R. – Sappiamo che c’è una difficoltà da un punto di vista nazionale ad articolare un progetto efficace, che riesca a dare una risposta senza scadere continuamente in soluzioni di emergenza. Noi crediamo che l’accoglienza debba essere organizzata su tutto il territorio in modo capillare, e che si debbano evitare situazioni del tipo: “Io non li prendo!”; “Io ne ho già troppi!”; “Tocca a te!”; “Che ci pensino altri”… Ciascuno deve essere, in qualche modo, chiamato alle proprie responsabilità. Sapendo che i dati sono di oltre 50 milioni di persone che scappano da situazioni differenti in diverse aree del mondo, nel 2014 l’Italia ha visto approdare sulle proprie coste 170 mila presenze: quindi, da oltre 50 milioni a 170 mila presenza, il numero non è poi così elevato.

D. – La soluzione dell’ospitalità in famiglie, in comunità potrebbe anche essere ottimale proprio per superare l’oggi che è di malaffare e che purtroppo abbiamo visto…

R. – Torino ha una esperienza avviata dal 2008, un progetto che si chiama “Rifugio diffuso”, proprio con questa idea di rendere l’accoglienza più diffusa attraverso famiglie. Anche quest’anno la pastorale migranti ha proposto l’accoglienza di 10 rifugiati in 10 famiglie. L’esperienza che si è avviata è un’esperienza molto interessante, perché una famiglia che ha la disponibilità di una camera per accogliere l’altra persona riesce poi anche a seguire bene queste persone e quindi ad accompagnarle in un percorso di integrazione.

D. – Torino è stata nel dopoguerra la meta di molti emigranti, soprattutto meridionali. Com’è cambiata negli ultimi anni la realtà dell’immigrazione proprio nel capoluogo piemontese e quali sfide pone?

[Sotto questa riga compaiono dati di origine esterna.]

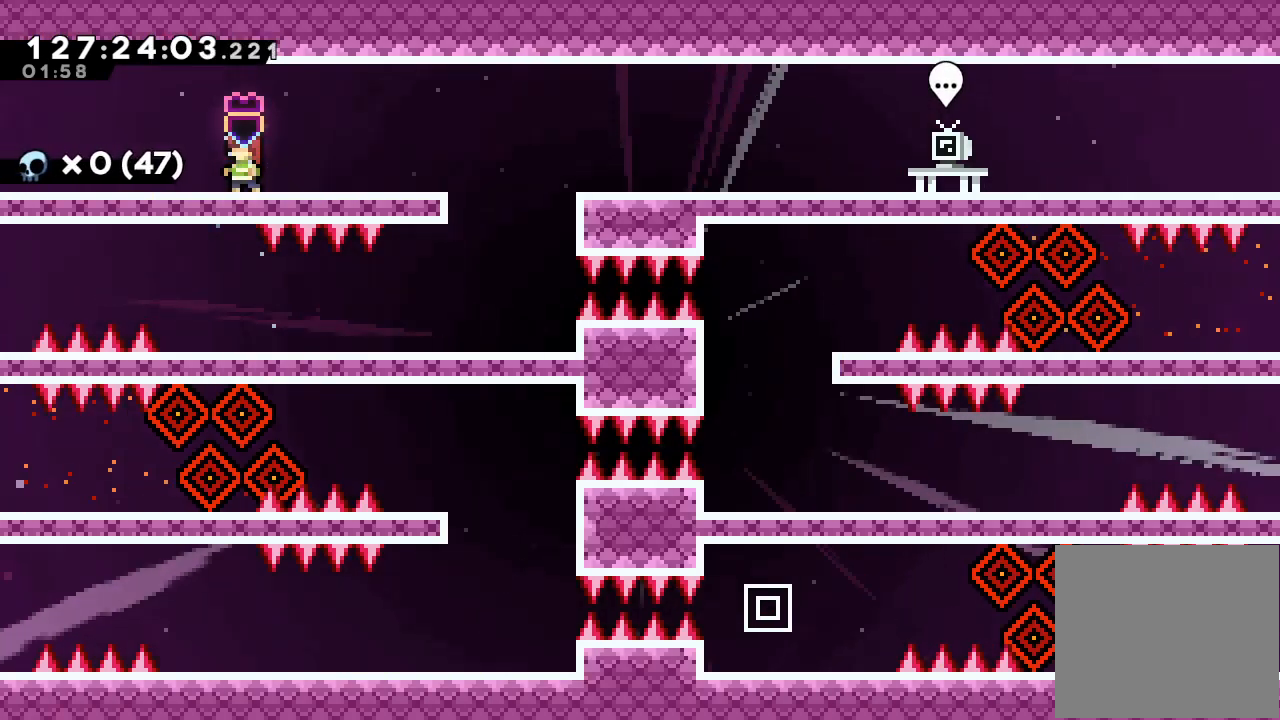
{"keys": ["right"], "events": [[67, "right", "down"]]}
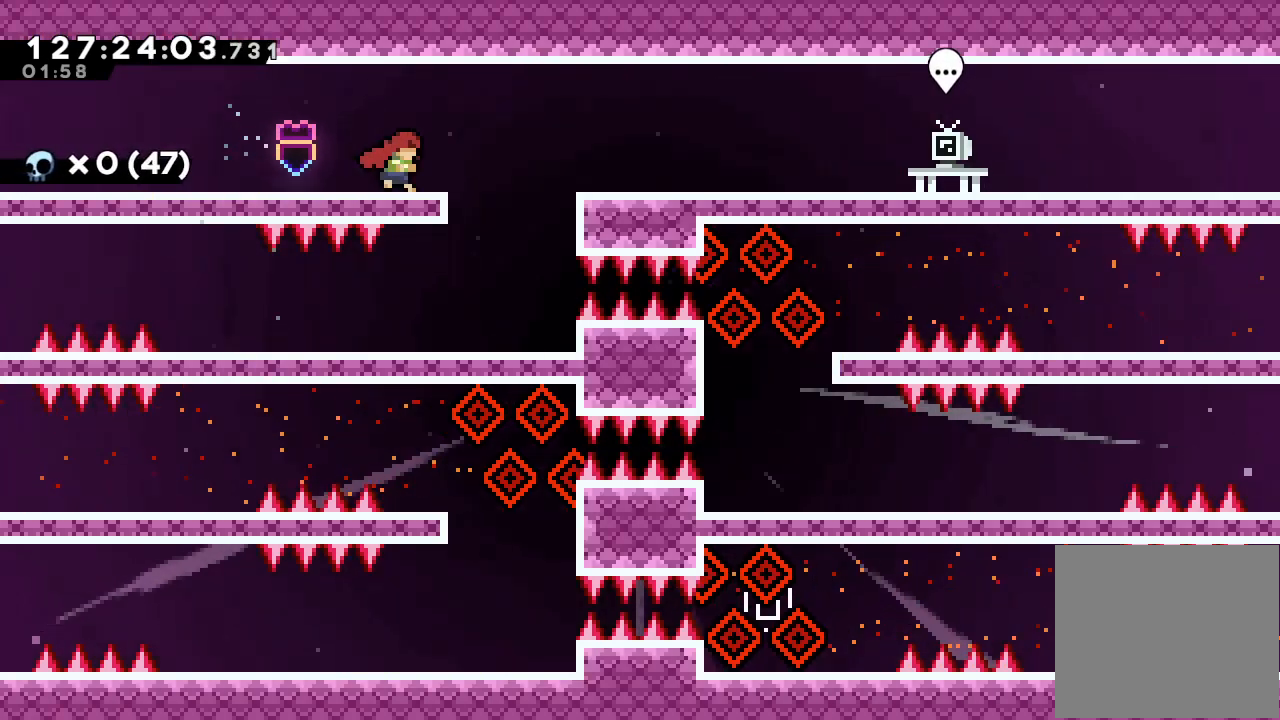
{"keys": ["right"], "events": [[33, "right", "up"], [367, "right", "down"]]}
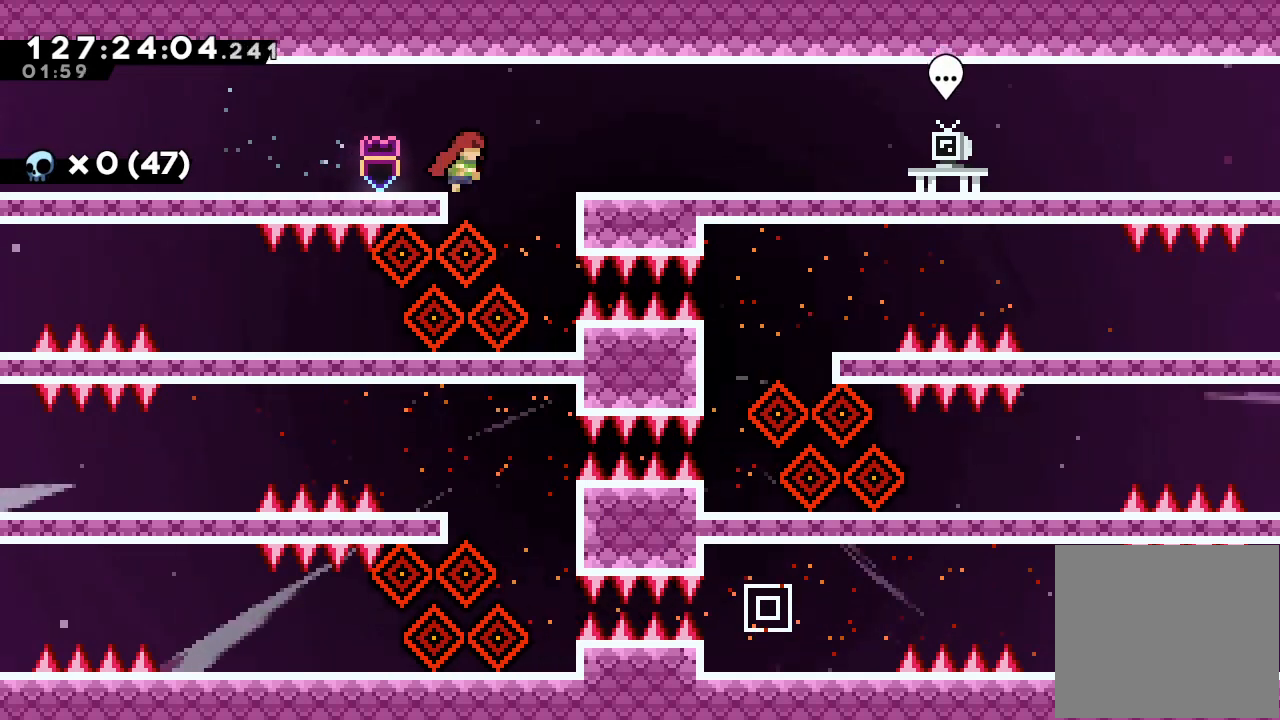
{"keys": ["left"], "events": [[167, "right", "up"], [233, "left", "down"]]}
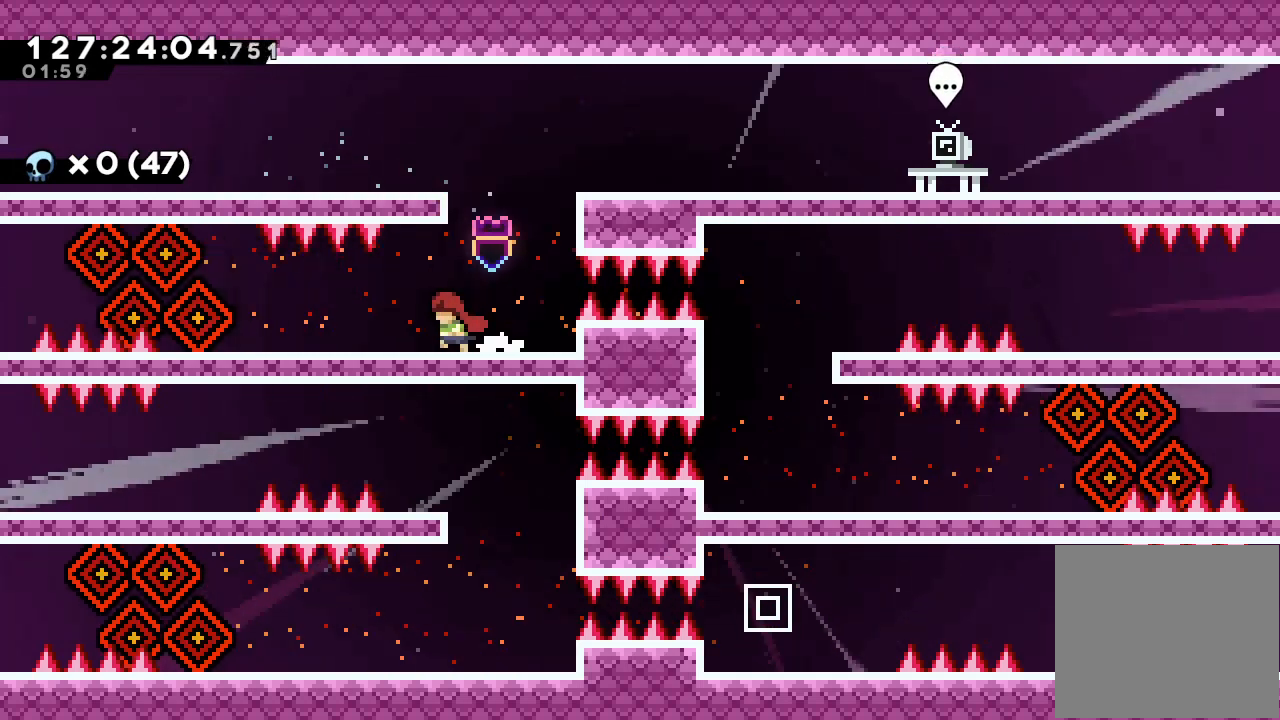
{"keys": ["d", "left"], "events": [[500, "d", "down"]]}
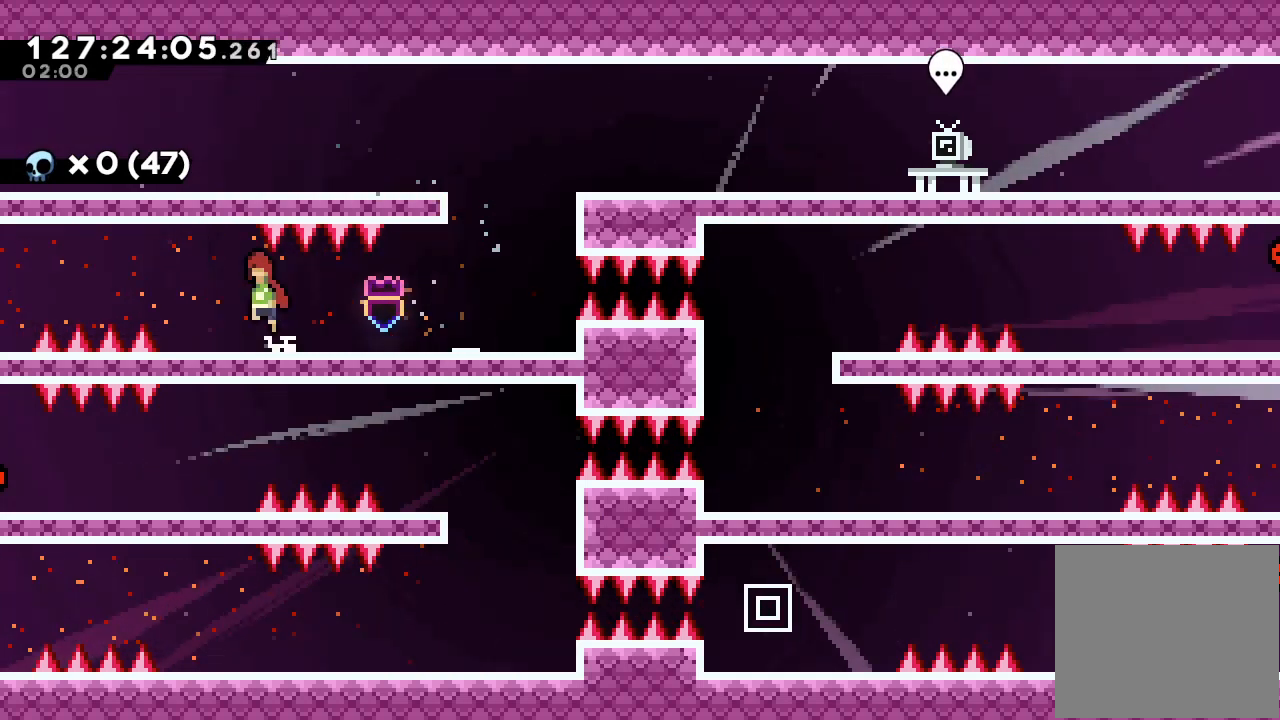
{"keys": ["left", "s"], "events": [[200, "d", "up"], [233, "s", "down"]]}
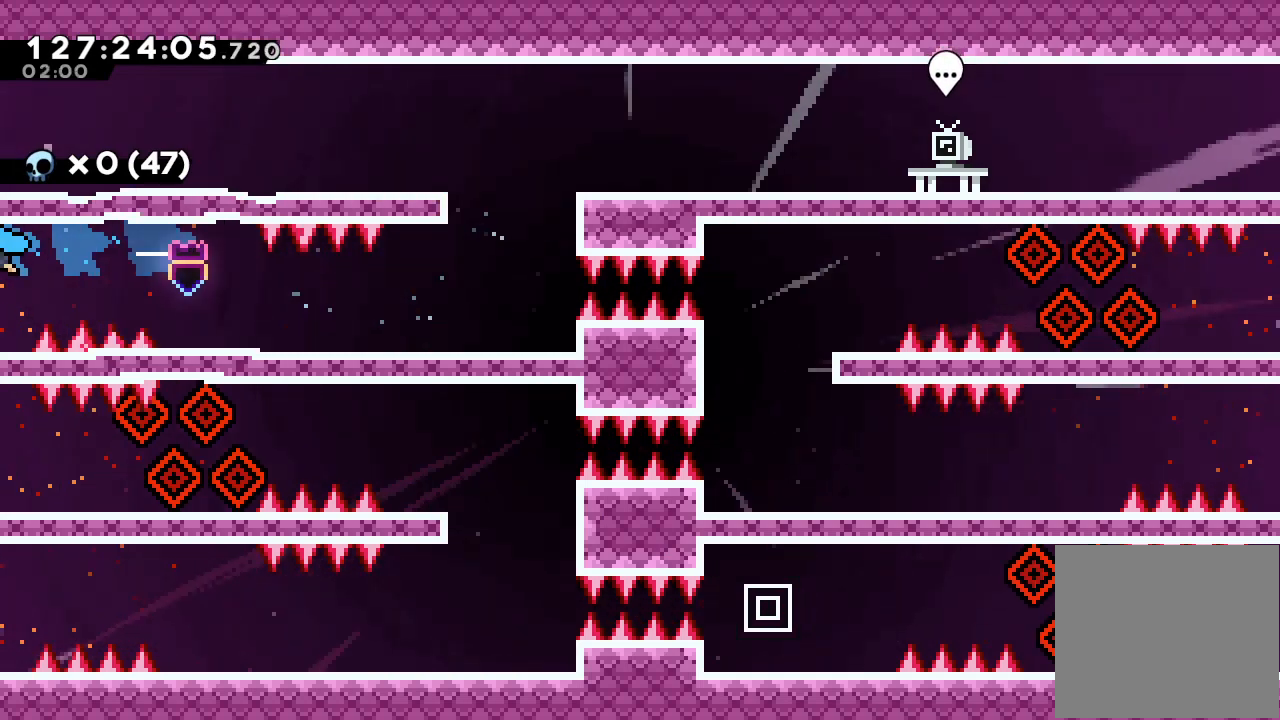
{"keys": ["left"], "events": [[67, "s", "up"]]}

R. – Torino è una città davvero particolare ed emblematica da questo punto di vista. Nel dopoguerra era una città che aveva un po’ più di 400 mila abitanti, che è passata nel 1972 ad oltre un milione e 200 mila persone. Quindi a Torino sono arrivate, in particolare dalle altre regioni italiane, 800 mila persone. Oggi Torino accoglie immigrati non solo da regioni italiane, ma anche da altre parti del mondo e il numero è di 150 mila. Una presenza importante, una presenza che in qualche modo sta nuovamente cambiando la città nelle sue varie espressioni: dalla scuola alle strade, ai mezzi pubblici, ai negozi, ai luoghi di culto, alle espressioni culturali che in questa città ci sono. La sfida è certamente quella di fare in modo che non nascano dei ghetti, che non nascano delle contrapposizioni: la sfida è quella di lavorare sulla coesione sociale, per creare sempre di più delle città che siano comunità, in cui le diversità riescano in qualche modo a stare insieme, a condividere e a valorizzarsi reciprocamente.